» TASK REQUIREMENTS: Restate the entries below verbatim.

» AVAILABLE DATA:
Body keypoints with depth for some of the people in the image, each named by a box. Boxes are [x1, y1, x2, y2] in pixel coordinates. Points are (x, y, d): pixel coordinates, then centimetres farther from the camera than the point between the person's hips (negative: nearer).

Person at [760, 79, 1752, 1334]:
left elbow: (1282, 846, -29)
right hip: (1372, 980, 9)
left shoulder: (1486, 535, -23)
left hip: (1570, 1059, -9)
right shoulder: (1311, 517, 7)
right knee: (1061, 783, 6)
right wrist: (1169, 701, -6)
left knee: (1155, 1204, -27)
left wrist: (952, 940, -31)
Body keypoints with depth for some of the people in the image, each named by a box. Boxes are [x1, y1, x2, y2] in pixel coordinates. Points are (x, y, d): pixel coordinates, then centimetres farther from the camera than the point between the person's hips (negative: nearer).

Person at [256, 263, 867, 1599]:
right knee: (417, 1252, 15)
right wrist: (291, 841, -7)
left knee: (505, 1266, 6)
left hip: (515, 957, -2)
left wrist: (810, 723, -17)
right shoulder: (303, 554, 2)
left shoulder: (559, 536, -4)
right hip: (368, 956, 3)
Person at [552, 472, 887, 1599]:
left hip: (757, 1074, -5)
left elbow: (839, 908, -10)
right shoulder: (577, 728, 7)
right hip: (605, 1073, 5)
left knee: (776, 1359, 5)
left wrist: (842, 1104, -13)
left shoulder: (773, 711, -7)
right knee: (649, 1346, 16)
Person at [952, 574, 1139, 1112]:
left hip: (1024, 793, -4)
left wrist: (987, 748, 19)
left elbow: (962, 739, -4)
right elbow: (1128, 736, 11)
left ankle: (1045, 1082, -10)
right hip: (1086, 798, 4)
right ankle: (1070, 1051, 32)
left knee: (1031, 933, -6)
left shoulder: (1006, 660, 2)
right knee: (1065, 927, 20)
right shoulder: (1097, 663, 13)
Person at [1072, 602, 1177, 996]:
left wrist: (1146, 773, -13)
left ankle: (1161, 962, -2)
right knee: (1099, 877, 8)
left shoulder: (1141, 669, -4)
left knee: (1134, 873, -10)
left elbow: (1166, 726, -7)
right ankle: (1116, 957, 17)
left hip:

» RESPONSE TO THIS EXERCISE:
Body keypoints with depth for some of the people in the image, each named by a box. Boxes are [x1, y1, x2, y2] in pixel coordinates. Points are (x, y, d): pixel coordinates, then centimetres farther from the camera than the point between the person's hips (negative: nearer).

Person at [760, 79, 1752, 1334]:
left elbow: (1282, 846, -29)
right hip: (1372, 980, 9)
left shoulder: (1486, 535, -23)
left hip: (1570, 1059, -9)
right shoulder: (1311, 517, 7)
right knee: (1061, 783, 6)
right wrist: (1169, 701, -6)
left knee: (1155, 1204, -27)
left wrist: (952, 940, -31)
Body keypoints with depth for some of the people in the image, each named by a box. Boxes are [x1, y1, x2, y2] in pixel coordinates. Points are (x, y, d): pixel coordinates, then centimetres farther from the camera than the point between the person's hips (negative: nearer).

Person at [256, 263, 867, 1599]:
right knee: (417, 1252, 15)
right wrist: (291, 841, -7)
left knee: (505, 1266, 6)
left hip: (515, 957, -2)
left wrist: (810, 723, -17)
right shoulder: (303, 554, 2)
left shoulder: (559, 536, -4)
right hip: (368, 956, 3)
Person at [552, 472, 887, 1599]:
left hip: (757, 1074, -5)
left elbow: (839, 908, -10)
right shoulder: (577, 728, 7)
right hip: (605, 1073, 5)
left knee: (776, 1359, 5)
left wrist: (842, 1104, -13)
left shoulder: (773, 711, -7)
right knee: (649, 1346, 16)
Person at [952, 574, 1139, 1112]:
left hip: (1024, 793, -4)
left wrist: (987, 748, 19)
left elbow: (962, 739, -4)
right elbow: (1128, 736, 11)
left ankle: (1045, 1082, -10)
right hip: (1086, 798, 4)
right ankle: (1070, 1051, 32)
left knee: (1031, 933, -6)
left shoulder: (1006, 660, 2)
right knee: (1065, 927, 20)
right shoulder: (1097, 663, 13)
Person at [1072, 602, 1177, 996]:
left wrist: (1146, 773, -13)
left ankle: (1161, 962, -2)
right knee: (1099, 877, 8)
left shoulder: (1141, 669, -4)
left knee: (1134, 873, -10)
left elbow: (1166, 726, -7)
right ankle: (1116, 957, 17)
left hip:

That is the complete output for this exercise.